(Problem requirements)
Please output, word for word, the part of the audio encoding patent text between "14. A non-transitory, machine-readable" and "of claim 15.", inclusive.

(Source)
++++

14. A non-transitory, machine-readable storage medium which stores
the computer software which, when executed by a computer, causes
the computer to perform a computer-implemented method of artificial
neural network (ANN) training to provide an audio encoding and/or
decoding function, the method comprising: training an ANN to act as
a user-agnostic audio encoder; using the user-agnostic audio
encoder to generate user-agnostic encoded audio data in respect of
an input vocal signal for a given user, training an ANN to decode
the user-agnostic encoded audio data to approximate the input vocal
signal for the given user.
15. An Artificial neural network (ANN) generated trained by the
method of claim 10.
16. Data processing apparatus comprising one or more processing
elements configured to implement the ANN of claim 15.
Description
BACKGROUND
[0001] This disclosure relates to audio processing.
[0002] Audio rendering may be performed by various techniques so as
to model the audio properties (such as reverberation, attenuation
and the like) of a simulated or virtual environment. One example of
a suitable technique may be referred to as ray-tracing. This is a
technique to generate sound for output at a virtual listening
location within the virtual environment by tracing so-called rays
or audio transmission paths from a virtual audio source and
simulating the effects of the rays encountering objects or surfaces
in the virtual environment.
[0003] In a physical reality, sound from an audio source hits an
object and is absorbed and/or reflected and/or refracted, with the
transmission path potentially reaching a listening position such as
a user's ear or a microphone. In contrast, in audio rendering
systems using audio ray-tracing, the simulation is performed by
emitting virtual or simulated "rays" from a virtual listening
position such as a virtual microphone and determining what
interactions they undergo when they reach an object or a virtual
audio source, either directly or after having hit an object or
surface.
SUMMARY
[0004] It is in this context that the present disclosure
arises.
[0005] The present disclosure provides audio communication
apparatus comprising a set of two or more audio communication
nodes;
[0006] each audio communication node comprising:
[0007] an audio encoder controlled by encoding parameters to
generate encoded audio data to represent a vocal input generated by
a user of that audio communication node, the encoded data being
agnostic to which user who generated the vocal input; and
[0008] an audio decoder controlled by decoding parameters to
generate a decoded audio signal as a reproduction of a vocal signal
generated by a user of another of the audio communication nodes,
the decoding parameters being specific to the user of that other of
the audio communication nodes.
[0009] The present disclosure also provides a machine-implemented
method of audio communication between a set of two or more audio
communication nodes, the method comprising:
[0010] at each audio communication node, generating, in dependence
upon encoding parameters, encoded audio data to represent a vocal
input generated by a user of that audio communication node, the
encoded data being agnostic to which user who generated the vocal
input; and
[0011] at each audio communication node, generating, in response
decoding parameters, a decoded audio signal as a reproduction of a
vocal signal generated by a user of another of the audio
communication nodes, the decoding parameters being specific to the
user of that other of the audio communication nodes.
[0012] The present disclosure also provides a computer-implemented
method of artificial neural network (ANN) training to provide an
audio encoding and/or decoding function, the method comprising:
[0013] training an ANN to act as a user-agnostic audio encoder;
[0014] using the user-agnostic audio encoder to generate
user-agnostic encoded audio data in respect of an input vocal
signal for a given user, training an ANN to decode the
user-agnostic encoded audio data to approximate the input vocal
signal for the given user.

++++

(Stored records)

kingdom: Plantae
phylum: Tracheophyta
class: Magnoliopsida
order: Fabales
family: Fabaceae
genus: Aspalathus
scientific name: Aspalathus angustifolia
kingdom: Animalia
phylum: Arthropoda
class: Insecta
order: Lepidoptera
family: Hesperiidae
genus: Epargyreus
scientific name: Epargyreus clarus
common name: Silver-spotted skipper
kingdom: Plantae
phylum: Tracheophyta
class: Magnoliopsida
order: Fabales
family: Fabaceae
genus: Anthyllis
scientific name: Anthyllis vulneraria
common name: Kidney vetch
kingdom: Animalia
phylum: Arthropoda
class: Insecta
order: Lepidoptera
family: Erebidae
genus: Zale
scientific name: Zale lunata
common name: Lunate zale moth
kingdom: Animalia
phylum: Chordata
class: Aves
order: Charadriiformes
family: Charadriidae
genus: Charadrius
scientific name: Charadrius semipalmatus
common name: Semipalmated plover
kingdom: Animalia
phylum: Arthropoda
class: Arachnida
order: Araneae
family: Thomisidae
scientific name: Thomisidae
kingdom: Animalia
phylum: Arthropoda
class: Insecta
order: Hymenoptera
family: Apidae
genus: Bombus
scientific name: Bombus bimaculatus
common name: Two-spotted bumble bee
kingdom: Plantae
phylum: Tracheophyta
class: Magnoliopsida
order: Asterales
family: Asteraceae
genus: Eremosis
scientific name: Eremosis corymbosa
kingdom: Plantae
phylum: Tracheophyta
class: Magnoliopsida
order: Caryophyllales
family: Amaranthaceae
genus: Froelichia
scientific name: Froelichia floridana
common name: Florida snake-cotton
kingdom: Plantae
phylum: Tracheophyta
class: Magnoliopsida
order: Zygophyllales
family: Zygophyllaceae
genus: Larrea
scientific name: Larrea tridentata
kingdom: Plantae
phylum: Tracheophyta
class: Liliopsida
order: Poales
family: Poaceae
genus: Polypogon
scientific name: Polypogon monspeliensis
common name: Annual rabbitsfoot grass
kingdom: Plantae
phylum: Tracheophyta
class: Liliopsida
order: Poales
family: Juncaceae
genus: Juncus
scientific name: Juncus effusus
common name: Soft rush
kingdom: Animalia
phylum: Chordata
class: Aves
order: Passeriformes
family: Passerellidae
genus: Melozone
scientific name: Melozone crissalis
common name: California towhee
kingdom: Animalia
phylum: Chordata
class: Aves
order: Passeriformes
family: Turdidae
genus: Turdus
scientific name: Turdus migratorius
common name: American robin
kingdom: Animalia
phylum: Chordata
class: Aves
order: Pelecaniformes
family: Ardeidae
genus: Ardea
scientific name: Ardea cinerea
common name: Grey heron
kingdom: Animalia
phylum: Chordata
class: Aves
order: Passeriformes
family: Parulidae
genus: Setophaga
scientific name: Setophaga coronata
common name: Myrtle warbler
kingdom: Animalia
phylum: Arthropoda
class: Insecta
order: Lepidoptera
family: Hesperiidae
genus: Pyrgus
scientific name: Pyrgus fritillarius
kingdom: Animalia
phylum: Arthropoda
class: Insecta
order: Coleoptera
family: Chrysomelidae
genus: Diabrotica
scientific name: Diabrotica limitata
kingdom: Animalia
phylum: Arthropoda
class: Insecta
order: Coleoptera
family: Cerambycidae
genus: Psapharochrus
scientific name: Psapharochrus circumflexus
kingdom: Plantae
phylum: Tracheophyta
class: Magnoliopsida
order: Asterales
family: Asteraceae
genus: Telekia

++++

(Result below)
14. A non-transitory, machine-readable storage medium which stores
the computer software which, when executed by a computer, causes
the computer to perform a computer-implemented method of artificial
neural network (ANN) training to provide an audio encoding and/or
decoding function, the method comprising: training an ANN to act as
a user-agnostic audio encoder; using the user-agnostic audio
encoder to generate user-agnostic encoded audio data in respect of
an input vocal signal for a given user, training an ANN to decode
the user-agnostic encoded audio data to approximate the input vocal
signal for the given user.
15. An Artificial neural network (ANN) generated trained by the
method of claim 10.
16. Data processing apparatus comprising one or more processing
elements configured to implement the ANN of claim 15.